Based on a 1,300 calorie diet and with 30 percent of calories coming from fat, a toddler probably needs about 40 grams of fat each day.

Another alternative is to give a toddler soy formula, which is milk-free and has all of the fat and calcium that a growing toddler needs. As for other kinds of milk, goat's milk is discouraged for children under age 12 months because it lacks iron, folate and Vitamin B12. But pasteurized and fortified goat's milk can be given to older children. If your child is allergic to or doesn't tolerate cow's milk, then he is likely to have similar problems with goat's milk, as they share many proteins and both have lactose.

Foods With Good Sources of Calcium

Other foods that are good sources of calcium include calcium-fortified orange juice, yogurt, and cheese.

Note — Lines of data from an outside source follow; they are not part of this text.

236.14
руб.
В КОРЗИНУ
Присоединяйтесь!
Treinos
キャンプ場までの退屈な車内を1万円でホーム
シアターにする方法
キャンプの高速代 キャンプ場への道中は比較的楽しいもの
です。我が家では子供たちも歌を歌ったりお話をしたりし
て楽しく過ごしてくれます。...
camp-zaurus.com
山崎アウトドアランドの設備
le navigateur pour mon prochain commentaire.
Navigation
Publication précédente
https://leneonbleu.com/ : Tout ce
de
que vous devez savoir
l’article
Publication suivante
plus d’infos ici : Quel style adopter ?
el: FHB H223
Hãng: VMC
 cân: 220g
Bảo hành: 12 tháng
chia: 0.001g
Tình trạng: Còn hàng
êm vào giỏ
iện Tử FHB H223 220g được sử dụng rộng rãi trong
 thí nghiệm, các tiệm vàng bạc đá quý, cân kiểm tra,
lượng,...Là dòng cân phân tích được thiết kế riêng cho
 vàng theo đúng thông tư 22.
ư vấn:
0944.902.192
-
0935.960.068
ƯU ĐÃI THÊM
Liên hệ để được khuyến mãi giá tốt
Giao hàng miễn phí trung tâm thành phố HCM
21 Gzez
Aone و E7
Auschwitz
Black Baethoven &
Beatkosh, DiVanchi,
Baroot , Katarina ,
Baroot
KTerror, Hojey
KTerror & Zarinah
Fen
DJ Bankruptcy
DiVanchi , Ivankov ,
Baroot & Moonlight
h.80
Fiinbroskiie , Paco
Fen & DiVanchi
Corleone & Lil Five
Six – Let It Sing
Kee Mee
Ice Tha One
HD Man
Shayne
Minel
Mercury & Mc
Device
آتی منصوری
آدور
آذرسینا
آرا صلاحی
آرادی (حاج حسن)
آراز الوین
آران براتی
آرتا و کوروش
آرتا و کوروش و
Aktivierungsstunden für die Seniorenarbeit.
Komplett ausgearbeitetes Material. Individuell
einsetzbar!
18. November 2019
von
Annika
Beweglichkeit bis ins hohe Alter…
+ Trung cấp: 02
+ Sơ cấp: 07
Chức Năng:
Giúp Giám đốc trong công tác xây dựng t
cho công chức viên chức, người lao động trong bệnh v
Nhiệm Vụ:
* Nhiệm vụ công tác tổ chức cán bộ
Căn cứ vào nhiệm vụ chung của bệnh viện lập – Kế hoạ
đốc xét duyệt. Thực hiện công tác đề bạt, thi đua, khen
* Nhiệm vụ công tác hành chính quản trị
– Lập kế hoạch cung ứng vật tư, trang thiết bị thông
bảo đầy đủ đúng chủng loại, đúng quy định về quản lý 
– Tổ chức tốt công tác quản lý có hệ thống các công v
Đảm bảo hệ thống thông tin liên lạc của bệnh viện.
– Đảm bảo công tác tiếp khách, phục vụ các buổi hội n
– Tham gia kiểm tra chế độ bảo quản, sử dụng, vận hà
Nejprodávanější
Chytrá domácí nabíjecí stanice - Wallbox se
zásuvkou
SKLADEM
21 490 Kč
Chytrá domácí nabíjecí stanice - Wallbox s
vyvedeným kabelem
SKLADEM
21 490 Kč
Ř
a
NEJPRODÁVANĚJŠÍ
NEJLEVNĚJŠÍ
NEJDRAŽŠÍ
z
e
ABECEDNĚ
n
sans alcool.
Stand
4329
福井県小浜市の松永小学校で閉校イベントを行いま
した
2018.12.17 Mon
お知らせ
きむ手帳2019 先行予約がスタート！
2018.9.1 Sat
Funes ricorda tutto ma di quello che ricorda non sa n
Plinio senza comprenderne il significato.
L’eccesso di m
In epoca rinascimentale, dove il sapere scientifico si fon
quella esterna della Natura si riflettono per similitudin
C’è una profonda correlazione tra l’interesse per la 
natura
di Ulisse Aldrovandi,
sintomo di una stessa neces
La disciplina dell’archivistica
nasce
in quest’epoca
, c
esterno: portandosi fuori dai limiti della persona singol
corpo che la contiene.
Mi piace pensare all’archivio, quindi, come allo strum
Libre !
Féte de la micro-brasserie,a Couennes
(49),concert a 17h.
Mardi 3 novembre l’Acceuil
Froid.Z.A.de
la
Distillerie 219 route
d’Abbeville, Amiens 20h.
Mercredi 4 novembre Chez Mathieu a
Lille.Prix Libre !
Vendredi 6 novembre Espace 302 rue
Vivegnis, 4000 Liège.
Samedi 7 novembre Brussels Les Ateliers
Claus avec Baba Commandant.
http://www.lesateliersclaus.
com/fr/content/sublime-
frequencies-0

It becomes more difficult if your child has a true milk allergy since he likely wouldn't be able to tolerate yogurt or cheese. On the other hand, children with simple lactose intolerance may be able to handle some dairy products. 

So choose food products that are high in calcium to get your child the calcium he needs, but make sure that they don't interfere with his allergies or food intolerances. And compare food labels to choose brands or types of foods that have a higher percentage of the daily value of calcium.

For children who can eat bread and cheese, a grilled cheese sandwich can provide almost a whole day's worth of calcium or 750 mg.

A supplemental vitamin may also be helpful if you don't think your child is getting enough Calcium from his diet. However, vitamins, even those with extra calcium, generally only have about 200mg or 20% of daily requirements, so you usually also need to supplement these vitamins with foods labeled 'High in Calcium'. See our guide to buying vitamins for more information.

Also, according to the AAP, children who don't drink 500 ml (about 17 ounces) of milk each day and who do not get regular sunlight exposure should get 200 IU of Vitamin D each day.